**What you should do:** Keep to one stretch of the data below, the lines from the one with "nano docker-compose.yml" up to and including the one with "Eg http://rpi-books.local:8083 or", and return that stretch exactly.

**Material to process:**
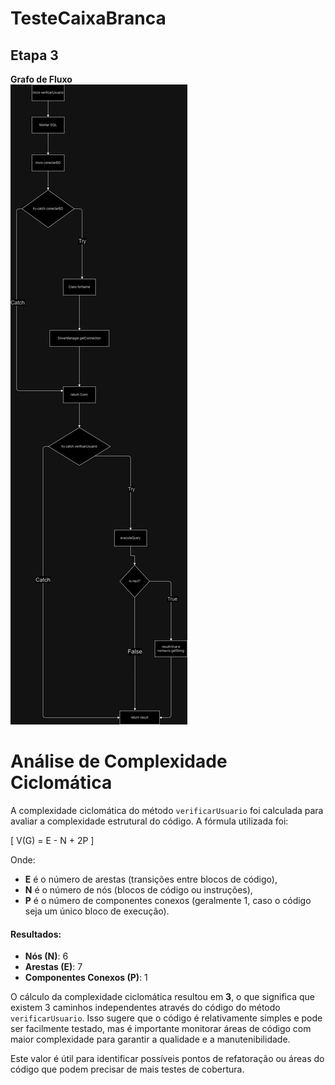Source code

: # TesteCaixaBranca

<h2> Etapa 3 </h2>

<b> Grafo de Fluxo </b>
<br>
<img src="grafo de Fluxo.jpg" alt="Grafo de fluxo" style="max-width: 100%; height: auto;">

# Análise de Complexidade Ciclomática

A complexidade ciclomática do método `verificarUsuario` foi calculada para avaliar a complexidade estrutural do código. A fórmula utilizada foi:

\[
V(G) = E - N + 2P
\]

Onde:
- **E** é o número de arestas (transições entre blocos de código),
- **N** é o número de nós (blocos de código ou instruções),
- **P** é o número de componentes conexos (geralmente 1, caso o código seja um único bloco de execução).

#### Resultados:
- **Nós (N)**: 6
- **Arestas (E)**: 7
- **Componentes Conexos (P)**: 1

O cálculo da complexidade ciclomática resultou em **3**, o que significa que existem 3 caminhos independentes através do código do método `verificarUsuario`. Isso sugere que o código é relativamente simples e pode ser facilmente testado, mas é importante monitorar áreas de código com maior complexidade para garantir a qualidade e a manutenibilidade.

Este valor é útil para identificar possíveis pontos de refatoração ou áreas do código que podem precisar de mais testes de cobertura.
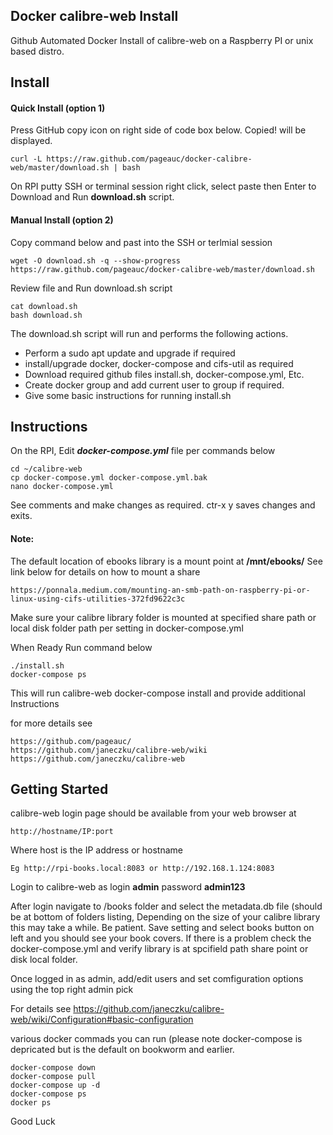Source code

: ##      Docker calibre-web Install

Github Automated Docker Install of calibre-web on a Raspberry PI or unix based distro.

## Install

#### Quick Install (option 1)
Press GitHub copy icon on right side of code box below.  Copied! will be displayed.   

    curl -L https://raw.github.com/pageauc/docker-calibre-web/master/download.sh | bash

On RPI putty SSH or terminal session right click, select paste then Enter to Download and Run **download.sh** script.  

#### Manual Install (option 2)
Copy command below and past into the SSH or terlmial session

    wget -O download.sh -q --show-progress https://raw.github.com/pageauc/docker-calibre-web/master/download.sh

Review file and Run download.sh script

    cat download.sh
    bash download.sh

The download.sh script will run and performs the following actions.

* Perform a sudo apt update and upgrade if required
* install/upgrade docker, docker-compose and cifs-util as required
* Download required github files install.sh, docker-compose.yml, Etc.
* Create docker group and add current user to group if required.
* Give some basic instructions for running install.sh

## Instructions

On the RPI, Edit ***docker-compose.yml*** file per commands below

	cd ~/calibre-web
    cp docker-compose.yml docker-compose.yml.bak
    nano docker-compose.yml

See comments and make changes as required.  ctr-x y  saves changes and exits.

#### Note: 
The default location of ebooks library is a mount point at **/mnt/ebooks/**
See link below for details on how to mount a share

    https://ponnala.medium.com/mounting-an-smb-path-on-raspberry-pi-or-linux-using-cifs-utilities-372fd9622c3c

Make sure your calibre library folder is mounted at specified share path or
local disk folder path per setting in docker-compose.yml

When Ready Run command below

    ./install.sh
    docker-compose ps
	
This will run calibre-web docker-compose install and provide additional Instructions

for more details see 

    https://github.com/pageauc/ 
    https://github.com/janeczku/calibre-web/wiki
	https://github.com/janeczku/calibre-web

## Getting Started

calibre-web login page should be available from your web browser at

    http://hostname/IP:port

Where host is the IP address or hostname

    Eg http://rpi-books.local:8083 or http://192.168.1.124:8083

Login to calibre-web as login **admin**  password **admin123**

After login navigate to /books folder and select the metadata.db file (should be at bottom of folders listing,
Depending on the size of your calibre library this may take a while. Be patient.
Save setting and select books button on left and you should see your book covers. 
If there is a problem check the docker-compose.yml 
and verify library is at spcifield path share point or disk local folder.

Once logged in as admin, add/edit users and set comfiguration options using the top right admin pick

For details see https://github.com/janeczku/calibre-web/wiki/Configuration#basic-configuration

various docker commads you can run (please note docker-compose is depricated but is the default on bookworm and earlier.

    docker-compose down
	docker-compose pull
	docker-compose up -d
	docker-compose ps
	docker ps

Good Luck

**Answer area:**
    nano docker-compose.yml

See comments and make changes as required.  ctr-x y  saves changes and exits.

#### Note: 
The default location of ebooks library is a mount point at **/mnt/ebooks/**
See link below for details on how to mount a share

    https://ponnala.medium.com/mounting-an-smb-path-on-raspberry-pi-or-linux-using-cifs-utilities-372fd9622c3c

Make sure your calibre library folder is mounted at specified share path or
local disk folder path per setting in docker-compose.yml

When Ready Run command below

    ./install.sh
    docker-compose ps
	
This will run calibre-web docker-compose install and provide additional Instructions

for more details see 

    https://github.com/pageauc/ 
    https://github.com/janeczku/calibre-web/wiki
	https://github.com/janeczku/calibre-web

## Getting Started

calibre-web login page should be available from your web browser at

    http://hostname/IP:port

Where host is the IP address or hostname

    Eg http://rpi-books.local:8083 or http://192.168.1.124:8083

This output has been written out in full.